**DATA**
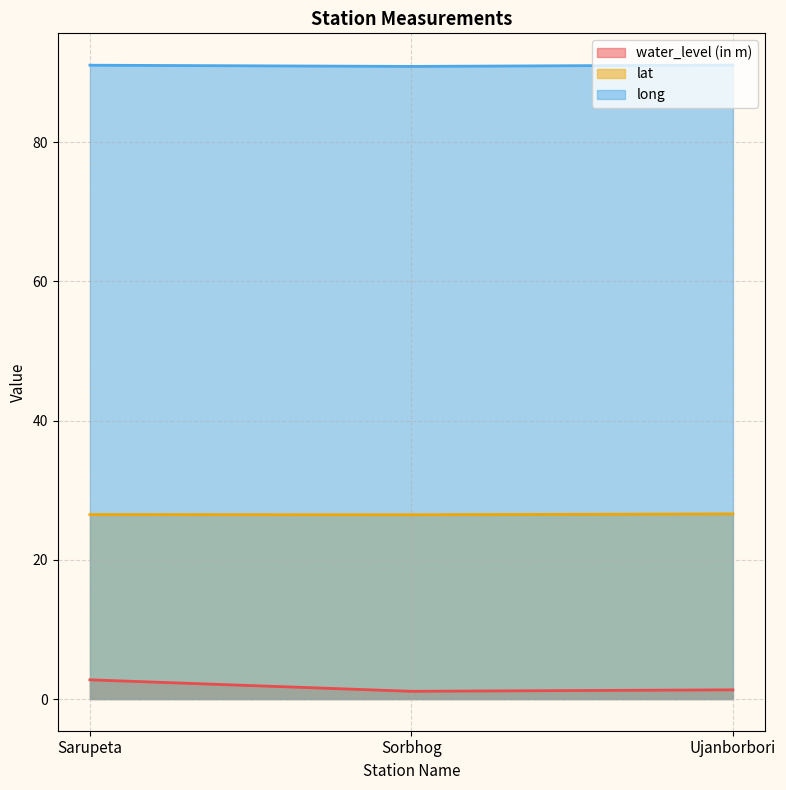

What are all the series names shown in the legend?

water_level (in m), lat, long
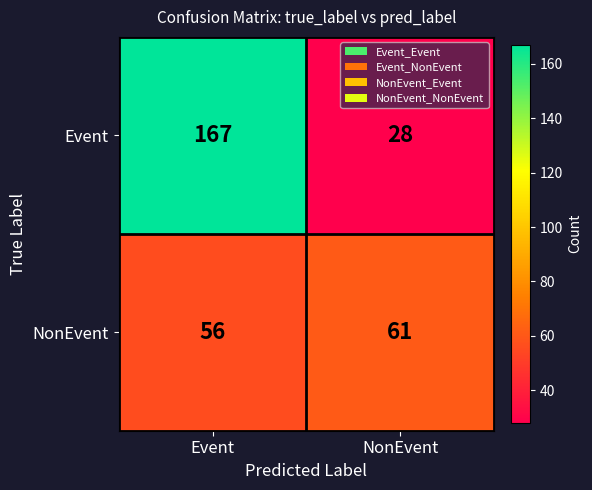

Rank the categories by Event value from highest to lowest.

Event, NonEvent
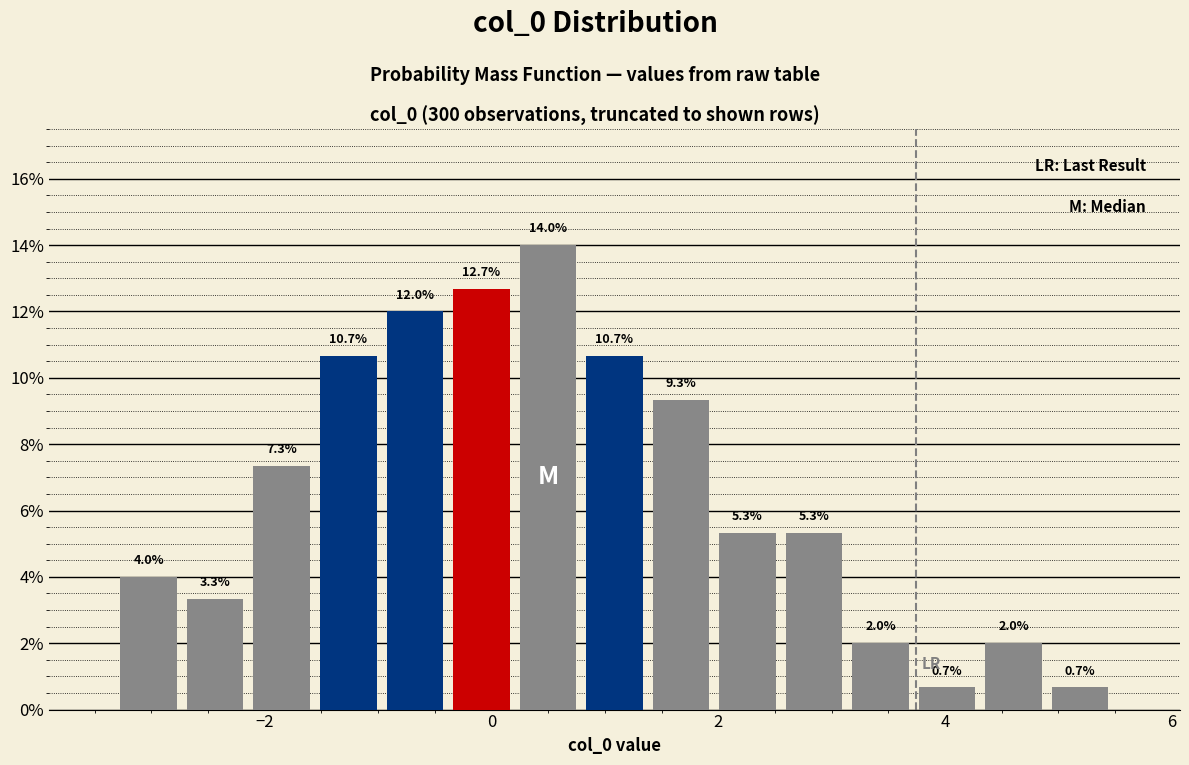

Read against the x-axis, roughly where is the centre of the tallest bar?

0.4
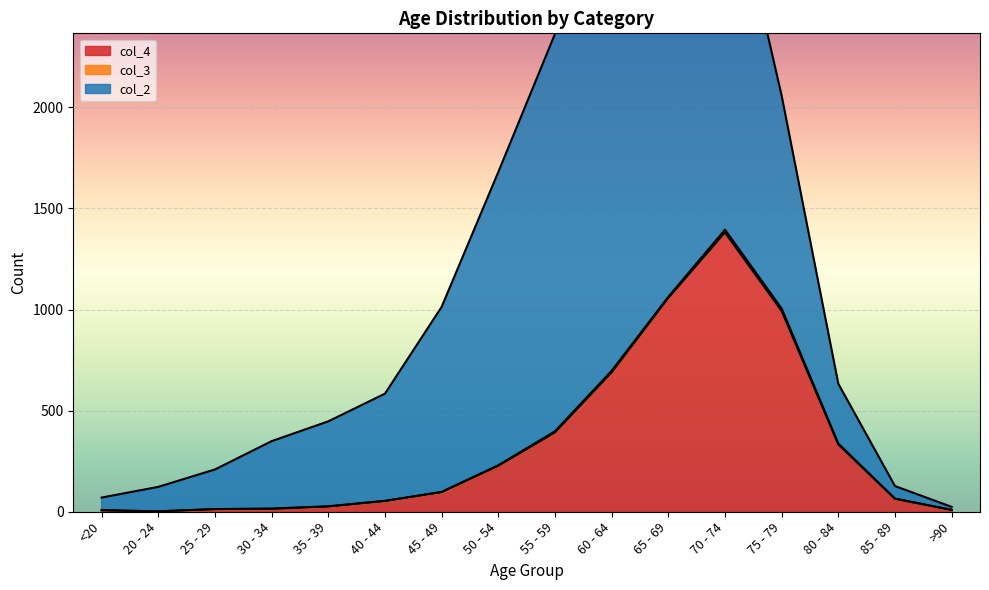

The value of col_4 at 85 - 89 is 64. True or false?

True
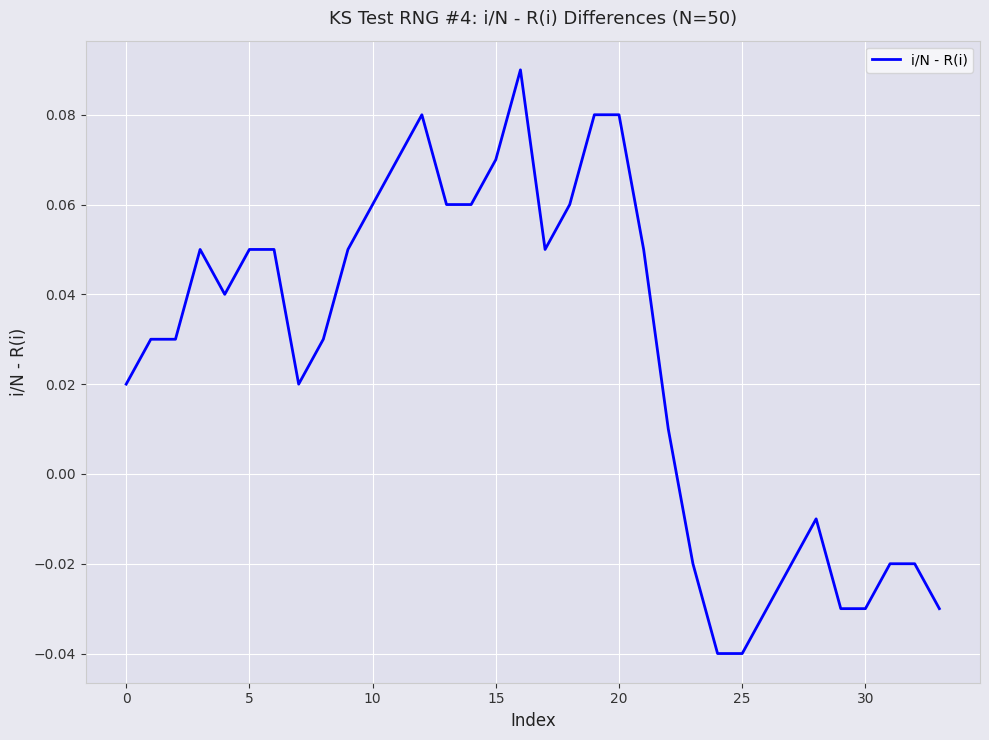

What is the label of the 14th point from the left?

13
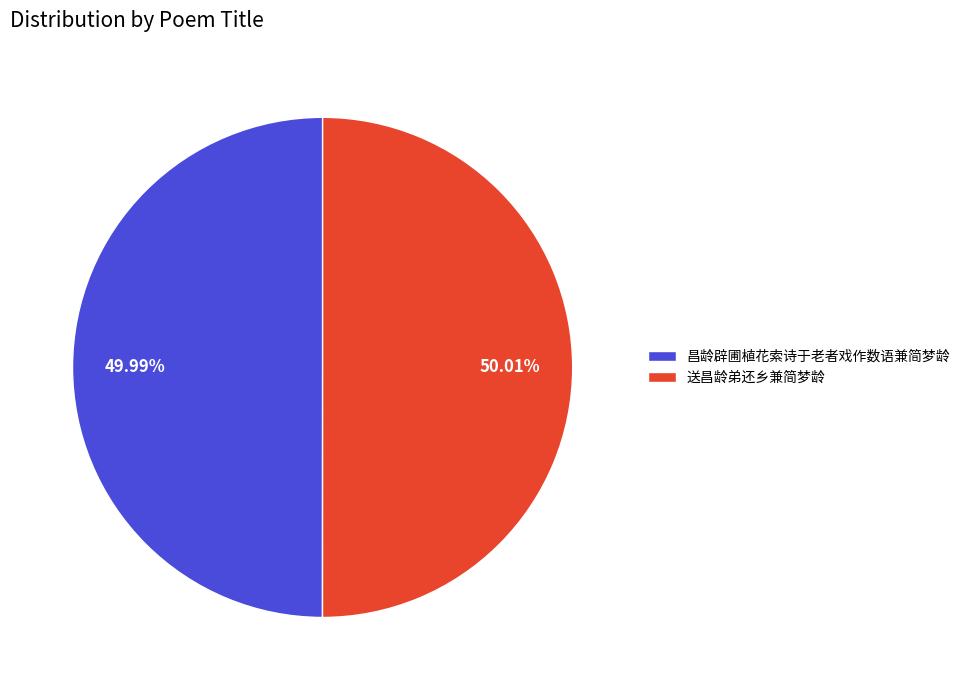

Do 昌龄辟圃植花索诗于老者戏作数语兼简梦龄 and 送昌龄弟还乡兼简梦龄 together represent more than half of the pie?

Yes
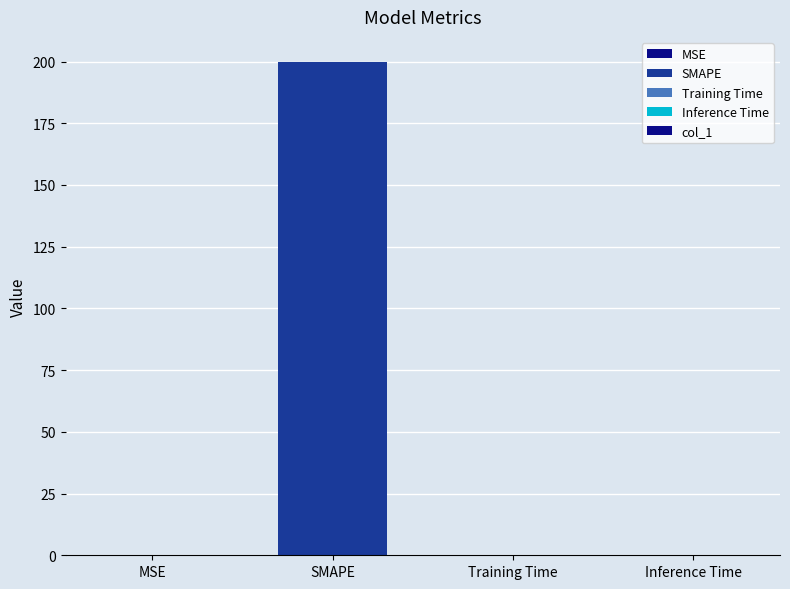

At which category does the chart reach its peak across all series?

SMAPE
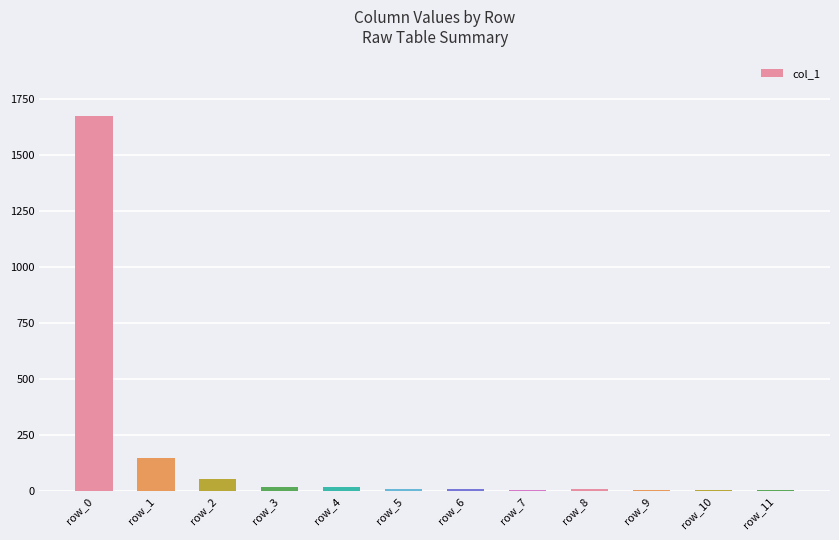

At which label does the data first exceed 10?

row_0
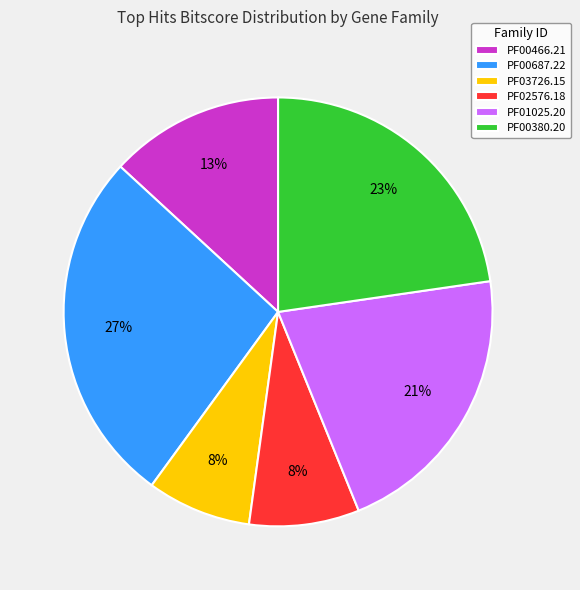

What is the largest slice in the pie chart?

PF00687.22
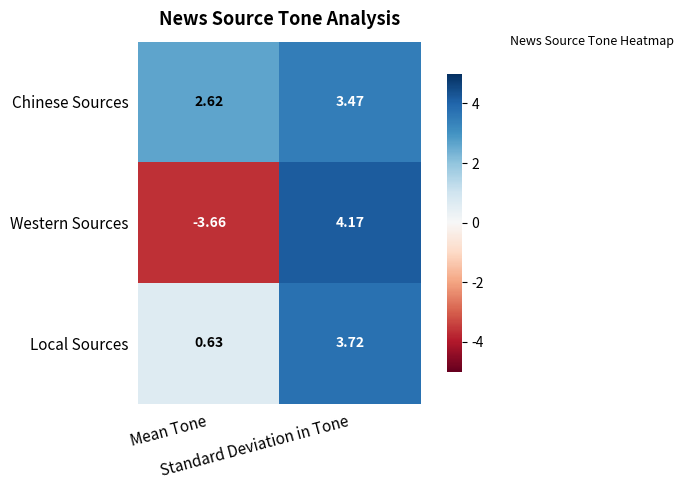

Which series has the largest range (max minus min)?

Western Sources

**PROBLEM**
Find each line in the records that contains the word "series" and copy those lines. The match is case-sensitive.

**REPLY**
What are all the series names shown in the legend?
At which category does the chart reach its peak across all series?
Which series has the largest range (max minus min)?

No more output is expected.